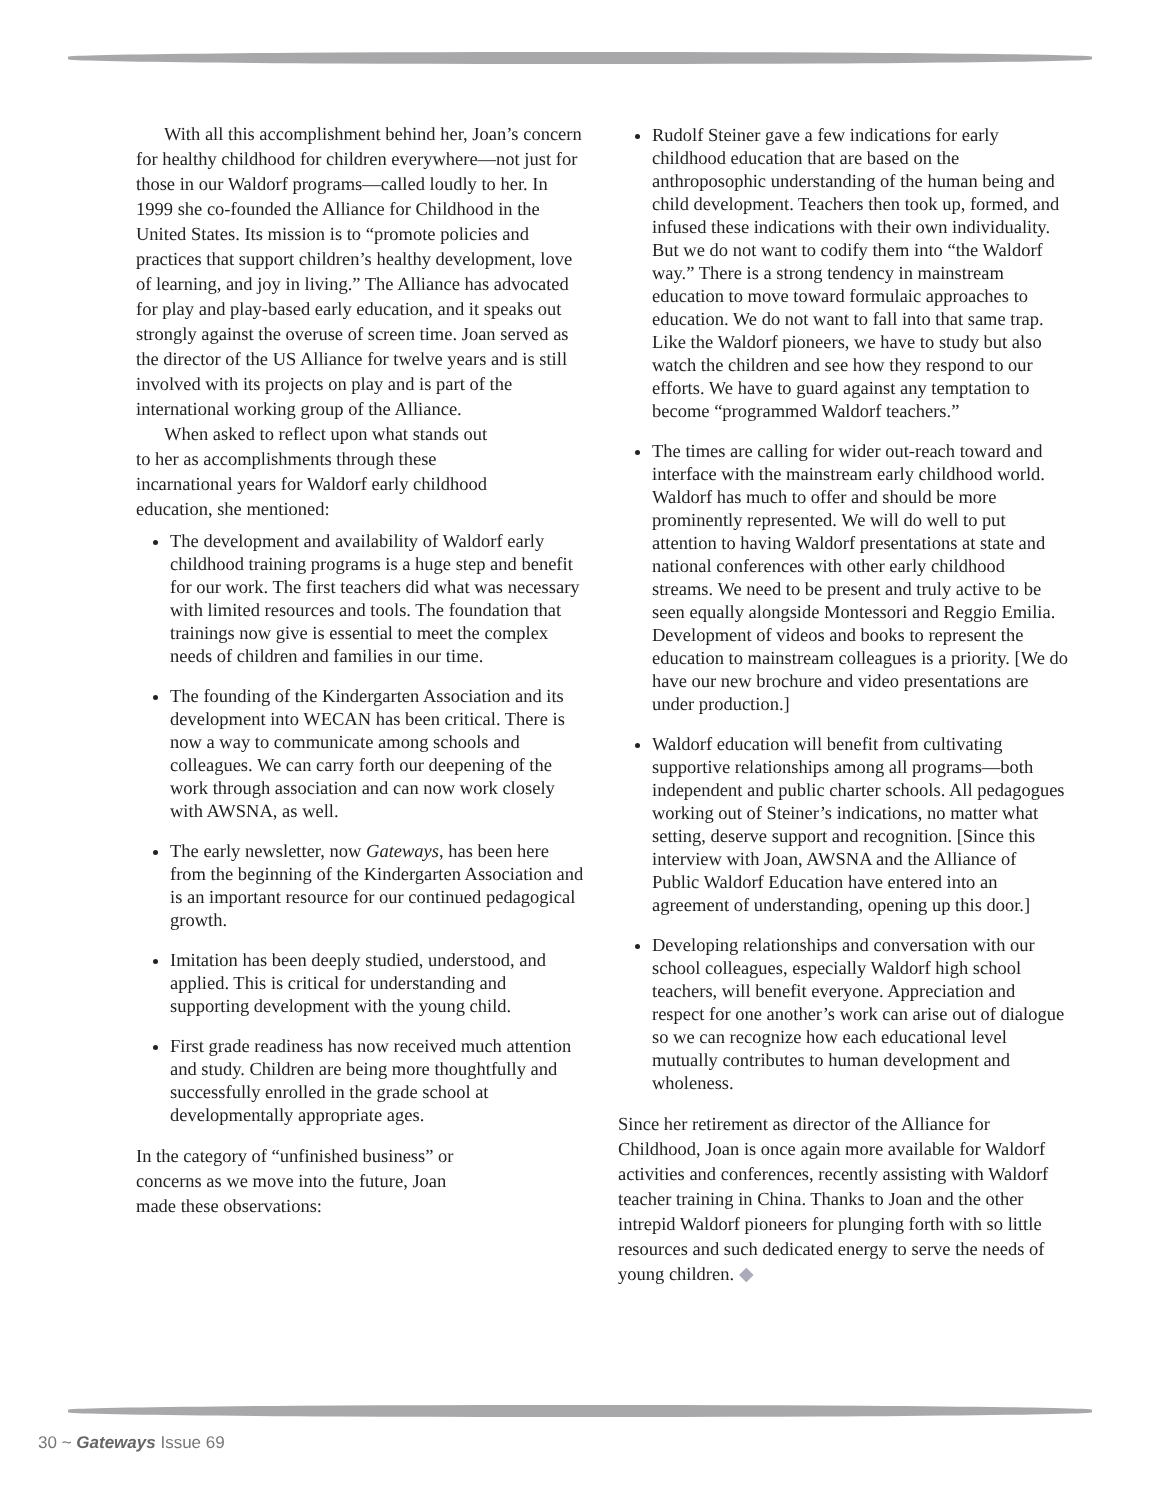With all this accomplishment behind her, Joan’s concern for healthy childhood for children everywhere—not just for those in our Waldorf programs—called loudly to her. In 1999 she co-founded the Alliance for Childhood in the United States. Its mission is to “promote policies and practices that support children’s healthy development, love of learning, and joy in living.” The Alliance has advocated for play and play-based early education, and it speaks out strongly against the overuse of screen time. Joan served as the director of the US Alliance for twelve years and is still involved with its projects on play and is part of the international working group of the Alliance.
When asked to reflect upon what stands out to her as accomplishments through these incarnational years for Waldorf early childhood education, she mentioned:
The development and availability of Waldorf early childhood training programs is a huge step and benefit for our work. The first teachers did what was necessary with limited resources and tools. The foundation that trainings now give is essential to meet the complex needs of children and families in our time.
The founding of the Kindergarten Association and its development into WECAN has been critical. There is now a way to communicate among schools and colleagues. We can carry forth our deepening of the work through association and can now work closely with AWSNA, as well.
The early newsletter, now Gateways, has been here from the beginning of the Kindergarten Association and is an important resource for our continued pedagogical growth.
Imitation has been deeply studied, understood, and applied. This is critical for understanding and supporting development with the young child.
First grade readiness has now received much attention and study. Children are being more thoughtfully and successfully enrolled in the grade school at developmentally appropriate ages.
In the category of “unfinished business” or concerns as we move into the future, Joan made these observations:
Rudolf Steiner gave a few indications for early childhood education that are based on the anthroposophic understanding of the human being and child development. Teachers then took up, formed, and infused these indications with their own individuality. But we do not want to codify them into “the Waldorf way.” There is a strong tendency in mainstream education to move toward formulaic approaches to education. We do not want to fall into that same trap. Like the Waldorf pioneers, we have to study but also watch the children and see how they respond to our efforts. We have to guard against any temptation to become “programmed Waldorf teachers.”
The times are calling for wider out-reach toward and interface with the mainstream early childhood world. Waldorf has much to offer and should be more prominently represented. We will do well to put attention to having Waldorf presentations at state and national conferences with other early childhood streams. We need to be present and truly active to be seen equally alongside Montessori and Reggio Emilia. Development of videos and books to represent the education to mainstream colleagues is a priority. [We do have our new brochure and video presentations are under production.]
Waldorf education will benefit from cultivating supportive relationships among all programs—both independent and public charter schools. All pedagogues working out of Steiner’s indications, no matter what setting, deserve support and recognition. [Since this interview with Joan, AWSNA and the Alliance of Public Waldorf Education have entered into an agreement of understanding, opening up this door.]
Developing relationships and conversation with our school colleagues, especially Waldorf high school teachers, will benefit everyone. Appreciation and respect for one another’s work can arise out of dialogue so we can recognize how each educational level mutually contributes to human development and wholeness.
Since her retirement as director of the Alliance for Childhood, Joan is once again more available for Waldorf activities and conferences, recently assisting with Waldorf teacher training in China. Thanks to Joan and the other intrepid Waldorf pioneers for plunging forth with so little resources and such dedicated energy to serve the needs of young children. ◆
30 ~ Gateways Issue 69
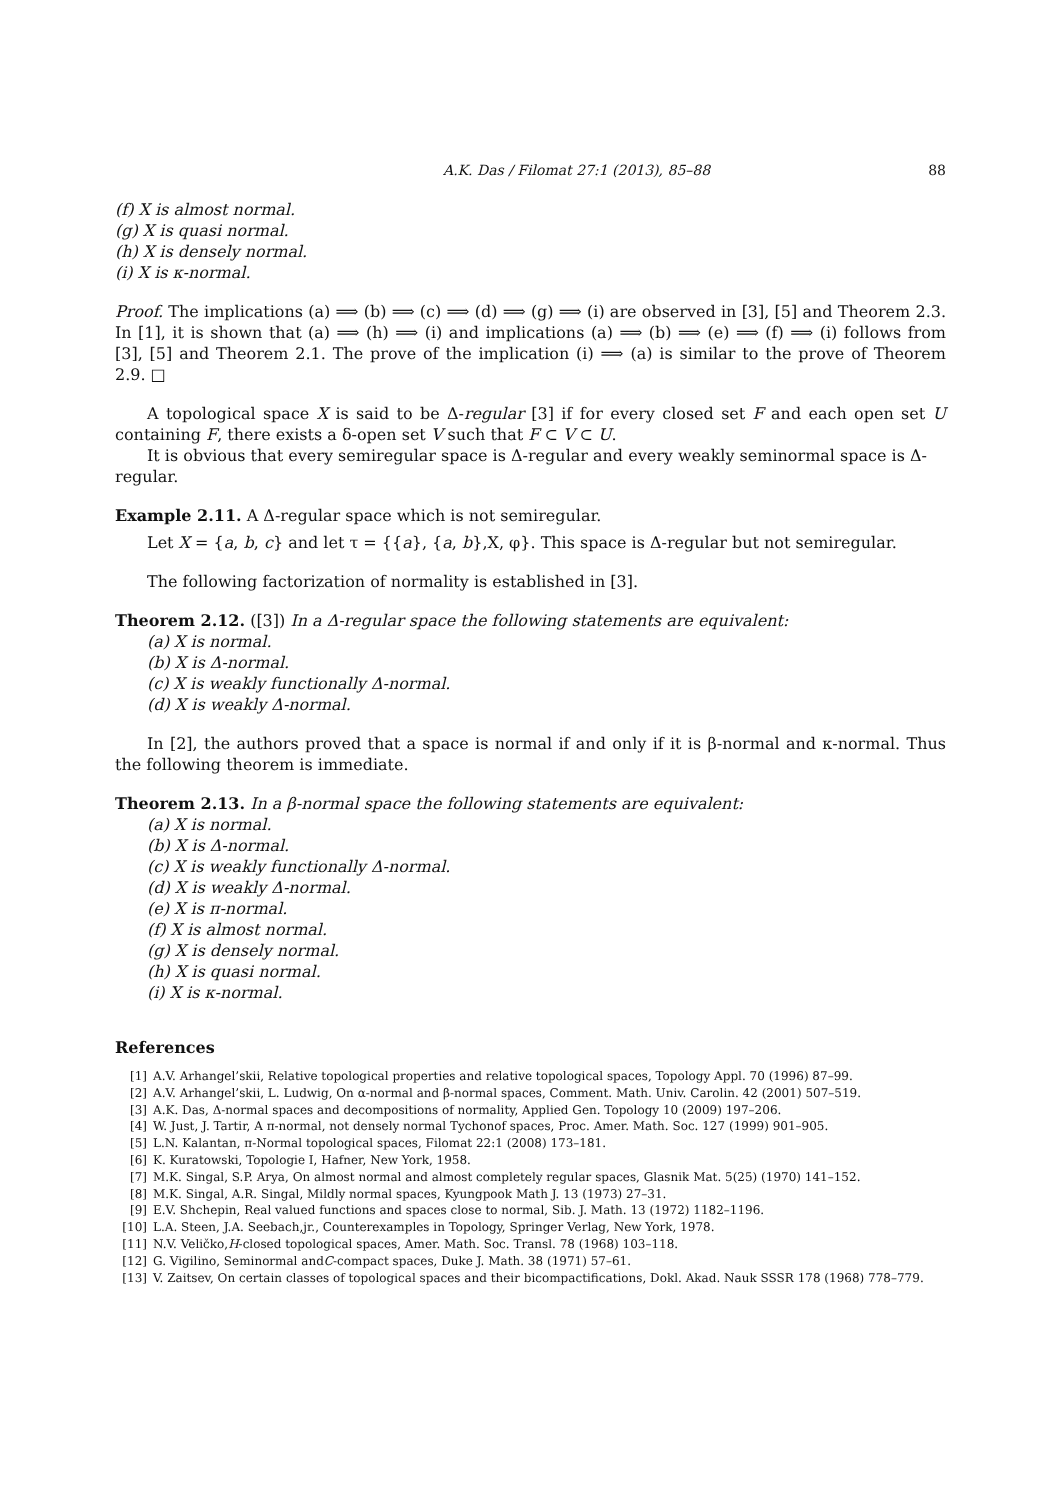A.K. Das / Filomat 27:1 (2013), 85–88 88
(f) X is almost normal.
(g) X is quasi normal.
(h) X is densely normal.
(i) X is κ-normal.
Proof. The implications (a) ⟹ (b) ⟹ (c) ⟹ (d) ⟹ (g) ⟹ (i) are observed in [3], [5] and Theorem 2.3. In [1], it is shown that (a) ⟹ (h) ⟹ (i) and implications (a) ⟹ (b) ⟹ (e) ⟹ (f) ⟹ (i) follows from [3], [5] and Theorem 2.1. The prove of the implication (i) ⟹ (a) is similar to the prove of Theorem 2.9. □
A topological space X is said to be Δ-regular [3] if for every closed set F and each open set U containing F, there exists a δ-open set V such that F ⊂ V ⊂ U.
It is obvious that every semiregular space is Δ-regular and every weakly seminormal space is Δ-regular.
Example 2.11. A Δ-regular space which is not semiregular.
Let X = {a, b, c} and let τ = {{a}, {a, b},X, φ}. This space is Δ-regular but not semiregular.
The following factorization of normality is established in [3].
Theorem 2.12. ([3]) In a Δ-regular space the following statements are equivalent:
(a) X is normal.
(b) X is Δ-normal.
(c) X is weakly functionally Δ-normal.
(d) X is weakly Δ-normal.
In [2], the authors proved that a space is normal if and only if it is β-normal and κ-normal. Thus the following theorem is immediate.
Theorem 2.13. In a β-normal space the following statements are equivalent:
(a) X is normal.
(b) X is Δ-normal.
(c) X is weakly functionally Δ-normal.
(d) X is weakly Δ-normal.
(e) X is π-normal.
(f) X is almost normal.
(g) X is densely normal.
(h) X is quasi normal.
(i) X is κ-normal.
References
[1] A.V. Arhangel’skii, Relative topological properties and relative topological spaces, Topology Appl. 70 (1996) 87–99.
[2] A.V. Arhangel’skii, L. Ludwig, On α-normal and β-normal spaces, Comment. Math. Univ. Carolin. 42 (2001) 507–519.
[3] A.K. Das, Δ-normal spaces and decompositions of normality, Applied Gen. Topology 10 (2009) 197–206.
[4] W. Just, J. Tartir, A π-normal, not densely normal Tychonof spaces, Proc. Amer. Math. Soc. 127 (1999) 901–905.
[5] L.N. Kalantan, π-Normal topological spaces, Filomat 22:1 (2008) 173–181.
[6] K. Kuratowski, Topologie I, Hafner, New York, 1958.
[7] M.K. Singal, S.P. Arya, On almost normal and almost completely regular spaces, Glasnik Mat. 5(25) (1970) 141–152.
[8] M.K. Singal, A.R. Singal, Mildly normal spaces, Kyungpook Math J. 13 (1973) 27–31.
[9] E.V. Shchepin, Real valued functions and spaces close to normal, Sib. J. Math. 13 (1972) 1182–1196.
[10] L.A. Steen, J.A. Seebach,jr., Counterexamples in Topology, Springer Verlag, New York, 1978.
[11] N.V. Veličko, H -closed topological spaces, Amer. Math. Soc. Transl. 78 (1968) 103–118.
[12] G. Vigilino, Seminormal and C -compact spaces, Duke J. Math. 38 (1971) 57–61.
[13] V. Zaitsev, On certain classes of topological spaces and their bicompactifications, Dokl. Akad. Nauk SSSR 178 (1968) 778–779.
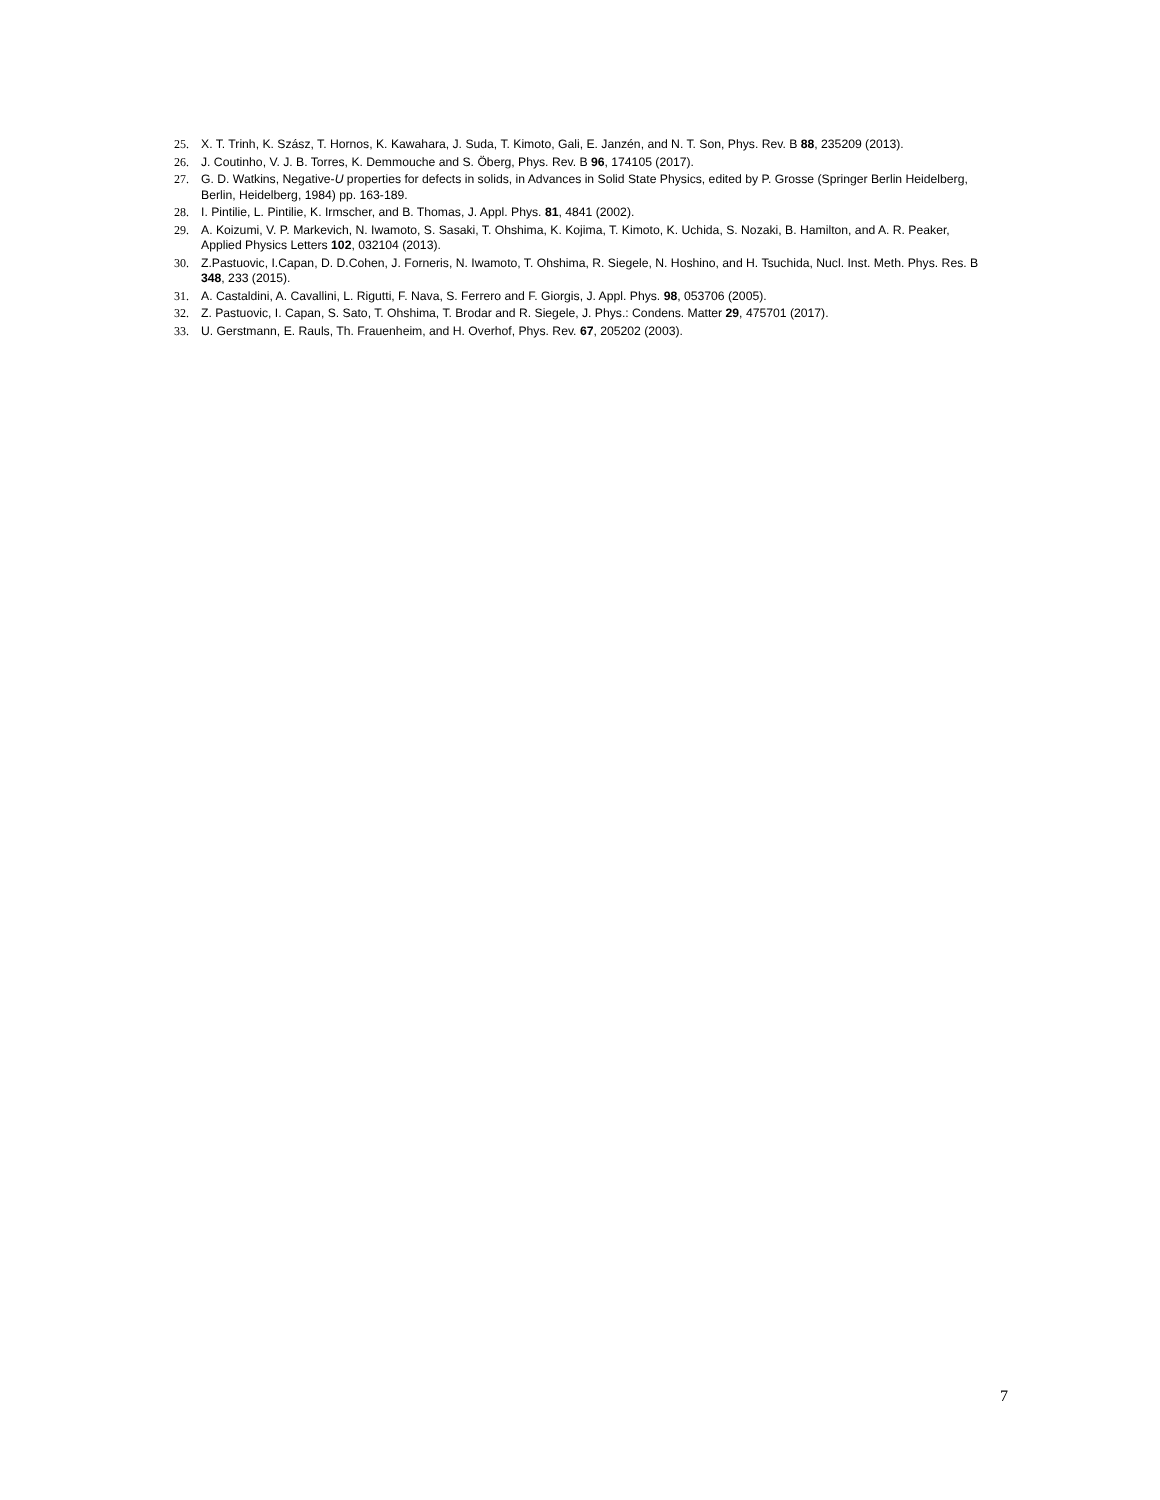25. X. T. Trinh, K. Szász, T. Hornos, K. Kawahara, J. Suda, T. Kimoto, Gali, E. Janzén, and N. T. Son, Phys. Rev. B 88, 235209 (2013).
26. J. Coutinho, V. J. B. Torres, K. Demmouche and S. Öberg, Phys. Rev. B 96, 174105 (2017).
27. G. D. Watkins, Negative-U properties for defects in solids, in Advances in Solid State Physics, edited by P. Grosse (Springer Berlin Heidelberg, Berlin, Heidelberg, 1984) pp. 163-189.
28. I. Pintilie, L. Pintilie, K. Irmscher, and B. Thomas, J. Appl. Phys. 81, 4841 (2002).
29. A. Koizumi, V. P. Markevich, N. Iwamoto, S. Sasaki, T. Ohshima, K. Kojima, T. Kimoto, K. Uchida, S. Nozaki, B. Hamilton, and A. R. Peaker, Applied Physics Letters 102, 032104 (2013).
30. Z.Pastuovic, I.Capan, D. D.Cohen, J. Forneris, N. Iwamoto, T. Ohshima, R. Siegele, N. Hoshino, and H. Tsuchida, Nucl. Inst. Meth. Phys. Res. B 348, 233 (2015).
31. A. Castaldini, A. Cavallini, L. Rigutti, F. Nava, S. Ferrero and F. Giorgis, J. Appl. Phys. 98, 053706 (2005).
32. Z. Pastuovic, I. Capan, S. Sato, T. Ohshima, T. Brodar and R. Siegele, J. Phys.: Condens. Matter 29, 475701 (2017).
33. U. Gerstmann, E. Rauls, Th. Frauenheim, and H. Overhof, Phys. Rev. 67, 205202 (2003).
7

* * * * * * *

TASK GOAL>
The answer must be the lines from the first one in the records through the line containing "In the category", copied exactly, with no pictures.

TASK RESULT>
With all this accomplishment behind her, Joan’s concern for healthy childhood for children everywhere—not just for those in our Waldorf programs—called loudly to her. In 1999 she co-founded the Alliance for Childhood in the United States. Its mission is to “promote policies and practices that support children’s healthy development, love of learning, and joy in living.” The Alliance has advocated for play and play-based early education, and it speaks out strongly against the overuse of screen time. Joan served as the director of the US Alliance for twelve years and is still involved with its projects on play and is part of the international working group of the Alliance.
When asked to reflect upon what stands out to her as accomplishments through these incarnational years for Waldorf early childhood education, she mentioned:
The development and availability of Waldorf early childhood training programs is a huge step and benefit for our work. The first teachers did what was necessary with limited resources and tools. The foundation that trainings now give is essential to meet the complex needs of children and families in our time.
The founding of the Kindergarten Association and its development into WECAN has been critical. There is now a way to communicate among schools and colleagues. We can carry forth our deepening of the work through association and can now work closely with AWSNA, as well.
The early newsletter, now Gateways, has been here from the beginning of the Kindergarten Association and is an important resource for our continued pedagogical growth.
Imitation has been deeply studied, understood, and applied. This is critical for understanding and supporting development with the young child.
First grade readiness has now received much attention and study. Children are being more thoughtfully and successfully enrolled in the grade school at developmentally appropriate ages.
In the category of “unfinished business” or concerns as we move into the future, Joan made these observations:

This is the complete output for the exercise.